## Extrait cité
┄┄┄┄┄┄┄┄┄┄┄┄┄┄┄┄┄┄┄┄

J'ai perdu contre Facebook
Alors même que je me comporte sur les réseaux sociaux comme étudiant de l'université de Montpellier devant son doyen, c'est à dire avec énormément de méfiance, j'ai été surpris de voir l'ensemble des informations récupérées par Facebook sur moi avec mon “consentement”.
Analyse de mon profil
Pour récupérer mes données, je suis allé dans les préférences de mon profil, dans l'onglet Général et j'ai cliqué sur “Télécharger une copie de vos données Facebook”. J'ai reçu un lien par mail qui m'a permis de télécharger un fichier compressé contenant l'intégralité de mon activité sur Facebook depuis la création de mon compte. Moi, qui me considère comme une sorte de guérillero de la vie privée, ne postant jamais rien de personnel sur Facebook, ne likant que de rarissimes statuts et n'ayant qu'une utilisation limitée de ce réseau de fascistes, mon archive ne pèse que 12 Mo. Malheureusement, ce n'est pas la taille de l'archive qui compte, c'est ce qu'on y trouve dedans.

┄┄┄┄┄┄┄┄┄┄┄┄┄┄┄┄┄┄┄┄

## Informations
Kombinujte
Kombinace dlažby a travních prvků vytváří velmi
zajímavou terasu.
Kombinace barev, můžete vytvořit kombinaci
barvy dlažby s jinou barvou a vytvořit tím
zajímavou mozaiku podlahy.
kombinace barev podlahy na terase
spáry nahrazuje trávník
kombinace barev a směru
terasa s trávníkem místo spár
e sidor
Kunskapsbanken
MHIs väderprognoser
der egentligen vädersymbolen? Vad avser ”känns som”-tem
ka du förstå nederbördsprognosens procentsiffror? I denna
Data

┄┄┄┄┄┄┄┄┄┄┄┄┄┄┄┄┄┄┄┄

## Consignes
#1 Traduisez en anglais cette phrase du texte sur Facebook : « Malheureusement, ce n'est pas la taille de l'archive qui compte, c'est ce qu'on y trouve dedans. »
#2 Poursuivez le texte sur Facebook après sa dernière phrase.

## Réponses
#1 Unfortunately, it isn't the size of the archive that matters, it's what you find inside it.

#2
Une fois décompressée, l'archive se présente au format html avec un fichier index qui vous permet de parcourir votre profil selon plusieurs rubriques, mais ça on s'en fout ça a déjà été expliqué 1000 fois. Dans la capture ci-dessus, tu constates ami lecteur qu'en plus des fichiers envoyés par Facebook, il y a un fichier fb-contact-info.rb (si tu cliques tu le télécharges, elle est pas belle la vie ?). Ce n'est certainement pas Facebook qui te le mets à disposition, c'est un script récupéré sur les bons conseils de fo0_ (Nothing2Hide represent) permettant de vérifier si Facebook a enregistré des appels téléphoniques, SMS ou MMS. Ce script compte le nombre d'appels téléphoniques et messages SMS ou MMS enregistrés par Facebook et en fournit pour chacun un résumé. Confiant, j'ai lancé l'analyse de mon profil tout en me disant que je ne trouverai rien parce que faut quand même être un sacré blaireau pour accepter de partager ce genre d'information avec Facebook.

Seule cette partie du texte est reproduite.